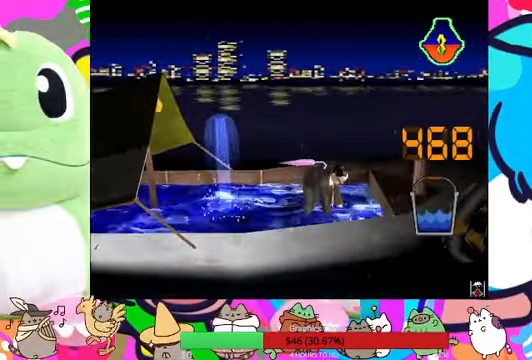
Gameplay with a controller (PlayStation layout); each line is a JSON object with the inputs held at the frame after it (dt_ms = milliseconds from this image to that frame). "events" lists button and stick changes between this image and that frame as [ms after this image, input, new state], when the widget could be followed in between. Not read: L3 R3.
{"dt_ms": 500, "buttons": ["CROSS"], "left_stick": "center", "right_stick": "center", "events": [[66, "CROSS", "down"], [133, "CROSS", "up"], [200, "CROSS", "down"], [233, "CROSS", "up"], [300, "CROSS", "down"], [366, "CROSS", "up"], [466, "CROSS", "down"]]}
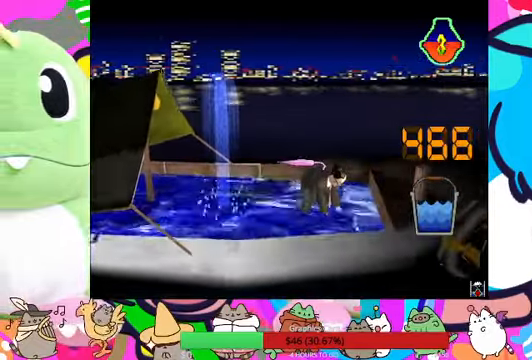
{"dt_ms": 500, "buttons": ["CROSS"], "left_stick": "center", "right_stick": "center"}
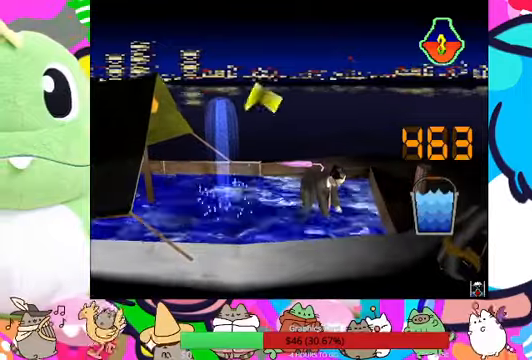
{"dt_ms": 500, "buttons": ["DPAD_UP"], "left_stick": "center", "right_stick": "center", "events": [[200, "CROSS", "up"], [200, "TRIANGLE", "down"], [467, "TRIANGLE", "up"], [500, "DPAD_UP", "down"]]}
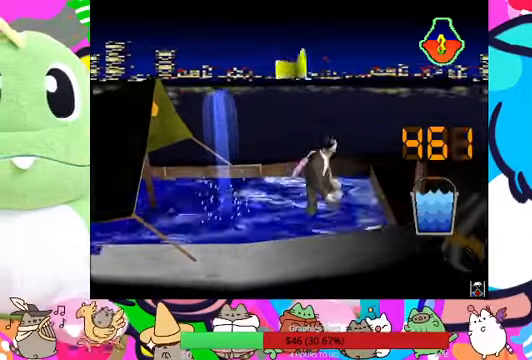
{"dt_ms": 500, "buttons": ["DPAD_UP"], "left_stick": "center", "right_stick": "center", "events": []}
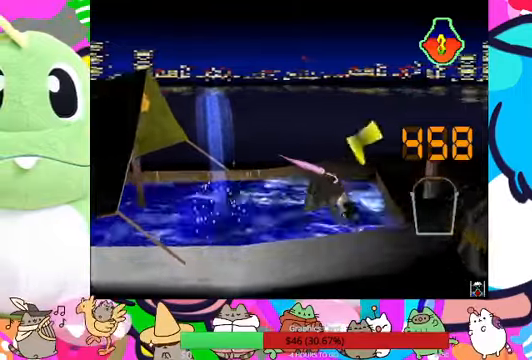
{"dt_ms": 500, "buttons": ["CROSS"], "left_stick": "center", "right_stick": "center", "events": [[300, "DPAD_UP", "up"], [334, "CROSS", "down"], [400, "CROSS", "up"], [467, "CROSS", "down"]]}
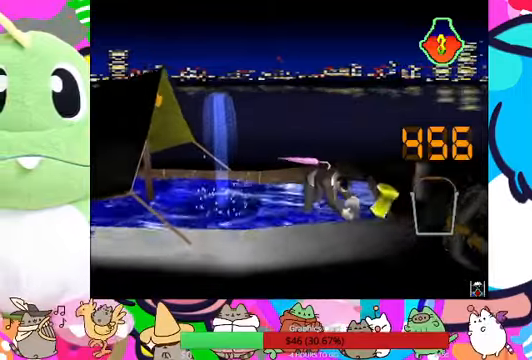
{"dt_ms": 500, "buttons": [], "left_stick": "center", "right_stick": "center", "events": [[34, "CROSS", "up"], [100, "CROSS", "down"], [200, "CROSS", "up"], [234, "CROSS", "down"], [334, "CROSS", "up"], [400, "CROSS", "down"], [467, "CROSS", "up"]]}
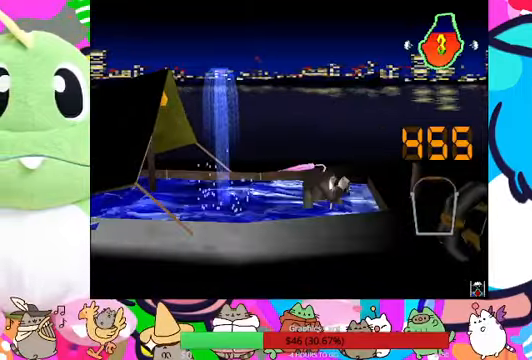
{"dt_ms": 500, "buttons": ["CROSS"], "left_stick": "center", "right_stick": "center", "events": [[34, "CROSS", "down"], [100, "CROSS", "up"], [200, "CROSS", "down"], [234, "CROSS", "up"], [334, "CROSS", "down"], [367, "CROSS", "up"], [434, "CROSS", "down"]]}
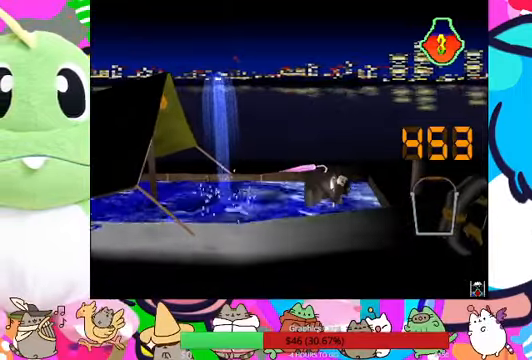
{"dt_ms": 500, "buttons": [], "left_stick": "center", "right_stick": "center", "events": [[34, "CROSS", "up"], [67, "CROSS", "down"], [167, "CROSS", "up"], [234, "CROSS", "down"], [300, "CROSS", "up"], [367, "CROSS", "down"], [434, "CROSS", "up"]]}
+--
A verbatim copy of the records is needed, with all images omitted.

Gameplay with a controller (PlayStation layout); each line is a JSON object with the inputs held at the frame after it (dt_ms = milliseconds from this image to that frame). "events" lists button and stick changes between this image and that frame as [ms after this image, input, new state], when the widget could be followed in between. Not read: L3 R3.
{"dt_ms": 500, "buttons": ["CROSS"], "left_stick": "center", "right_stick": "center", "events": [[66, "CROSS", "down"], [133, "CROSS", "up"], [200, "CROSS", "down"], [233, "CROSS", "up"], [300, "CROSS", "down"], [366, "CROSS", "up"], [466, "CROSS", "down"]]}
{"dt_ms": 500, "buttons": ["CROSS"], "left_stick": "center", "right_stick": "center"}
{"dt_ms": 500, "buttons": ["DPAD_UP"], "left_stick": "center", "right_stick": "center", "events": [[200, "CROSS", "up"], [200, "TRIANGLE", "down"], [467, "TRIANGLE", "up"], [500, "DPAD_UP", "down"]]}
{"dt_ms": 500, "buttons": ["DPAD_UP"], "left_stick": "center", "right_stick": "center", "events": []}
{"dt_ms": 500, "buttons": ["CROSS"], "left_stick": "center", "right_stick": "center", "events": [[300, "DPAD_UP", "up"], [334, "CROSS", "down"], [400, "CROSS", "up"], [467, "CROSS", "down"]]}
{"dt_ms": 500, "buttons": [], "left_stick": "center", "right_stick": "center", "events": [[34, "CROSS", "up"], [100, "CROSS", "down"], [200, "CROSS", "up"], [234, "CROSS", "down"], [334, "CROSS", "up"], [400, "CROSS", "down"], [467, "CROSS", "up"]]}
{"dt_ms": 500, "buttons": ["CROSS"], "left_stick": "center", "right_stick": "center", "events": [[34, "CROSS", "down"], [100, "CROSS", "up"], [200, "CROSS", "down"], [234, "CROSS", "up"], [334, "CROSS", "down"], [367, "CROSS", "up"], [434, "CROSS", "down"]]}
{"dt_ms": 500, "buttons": [], "left_stick": "center", "right_stick": "center", "events": [[34, "CROSS", "up"], [67, "CROSS", "down"], [167, "CROSS", "up"], [234, "CROSS", "down"], [300, "CROSS", "up"], [367, "CROSS", "down"], [434, "CROSS", "up"]]}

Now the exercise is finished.